Collected data:
━━━━━━━━━━

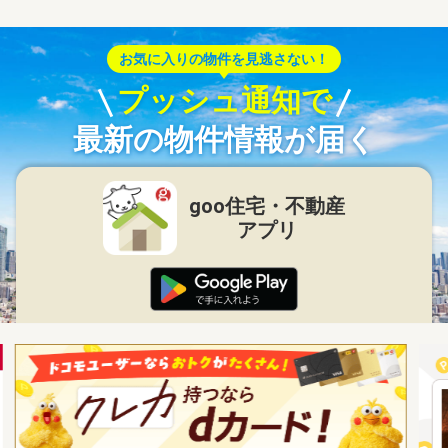
お気に入りの物件を見逃さない！
プッシュ通知で
最新の物件情報が届く
goo住宅・不動産
アプリ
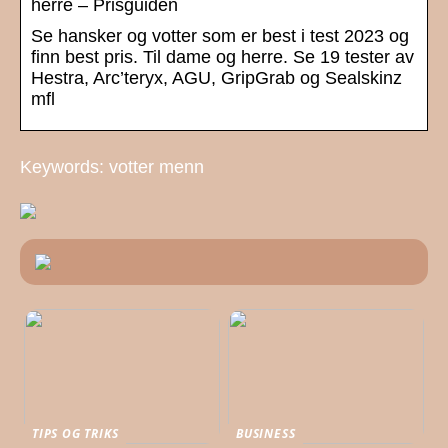
herre – Prisguiden
Se hansker og votter som er best i test 2023 og
finn best pris. Til dame og herre. Se 19 tester av
Hestra, Arc’teryx, AGU, GripGrab og Sealskinz
mfl
Keywords: votter menn
TIPS OG TRIKS
BUSINESS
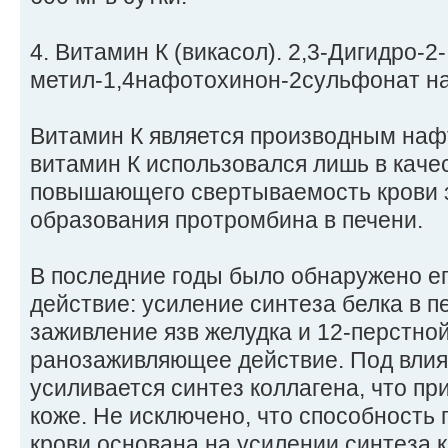
4. Витамин К (викасол). 2,3-Дигидро-2-
метил-1,4нафотохинон-2сульфонат на
Витамин К является производным наф
витамин К использовался лишь в каче
повышающего свертываемость крови з
образования протромбина в печени.
В последние годы было обнаружено е
действие: усиление синтеза белка в п
заживление язв желудка и 12-перстной
ранозаживляющее действие. Под влия
усиливается синтез коллагена, что пр
коже. Не исключено, что способность
крови основана на усилении синтеза 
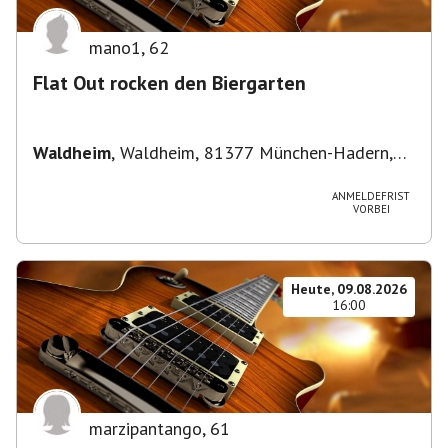
mano1
,
62
Flat Out rocken den Biergarten
Waldheim
,
Waldheim, 81377 München-Hadern,
Deutschland
ANMELDEFRIST
VORBEI
Heute, 09.08.2026
16:00
marzipantango
,
61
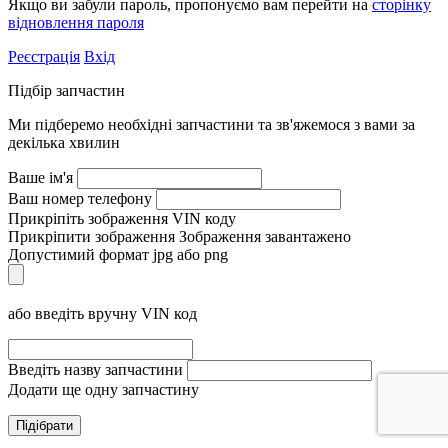
Якщо ви забули пароль, пропонуємо вам перейти на
сторінку
відновлення пароля
Реєстрація
Вхід
Підбір запчастин
Ми підберемо необхідні запчастини та зв'яжемося з вами за
декілька хвилин
Ваше ім'я
Ваш номер телефону
Прикріпіть зображення VIN коду
Прикріпити зображення
Зображення завантажено
Допустимий формат jpg або png
або введіть вручну VIN код
Введіть назву запчастини
Додати ще одну запчастину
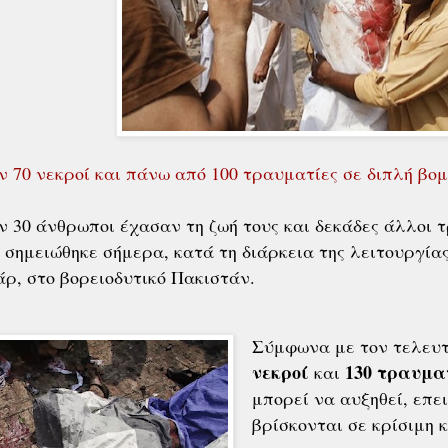
 70 νεκροί και πάνω από 100 τραυματίες σε διπλή βομ
 30 άνθρωποι έχασαν τη ζωή τους και δεκάδες άλλοι 
 σημειώθηκε σήμερα, κατά τη διάρκεια της λειτουργί
άρ, στο βορειοδυτικό Πακιστάν.
Σύμφωνα με τον τελευ
νεκροί
130 τραυμα
και
μπορεί να αυξηθεί, επε
βρίσκονται σε κρίσιμη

━━━━━━━━━━

WHAT THIS TASK INVOLVES: Copy out only the lines from the one containing "образования протромбина в печени." to the end of the entries, unchanged. Drop the pictures.

OUTPUT FOR THIS EXERCISE:
образования протромбина в печени.
В последние годы было обнаружено е
действие: усиление синтеза белка в п
заживление язв желудка и 12-перстной
ранозаживляющее действие. Под влия
усиливается синтез коллагена, что пр
коже. Не исключено, что способность
крови основана на усилении синтеза 
mano1
,
62
Flat Out rocken den Biergarten
Waldheim
,
Waldheim, 81377 München-Hadern,
Deutschland
ANMELDEFRIST
VORBEI
Heute, 09.08.2026
16:00
marzipantango
,
61
Якщо ви забули пароль, пропонуємо вам перейти на
сторінку
відновлення пароля
Реєстрація
Вхід
Підбір запчастин
Ми підберемо необхідні запчастини та зв'яжемося з вами за
декілька хвилин
Ваше ім'я
Ваш номер телефону
Прикріпіть зображення VIN коду
Прикріпити зображення
Зображення завантажено
Допустимий формат jpg або png
або введіть вручну VIN код
Введіть назву запчастини
Додати ще одну запчастину
 70 νεκροί και πάνω από 100 τραυματίες σε διπλή βομ
 30 άνθρωποι έχασαν τη ζωή τους και δεκάδες άλλοι 
 σημειώθηκε σήμερα, κατά τη διάρκεια της λειτουργί
άρ, στο βορειοδυτικό Πακιστάν.
Σύμφωνα με τον τελευ
νεκροί
130 τραυμα
και
μπορεί να αυξηθεί, επε
βρίσκονται σε κρίσιμη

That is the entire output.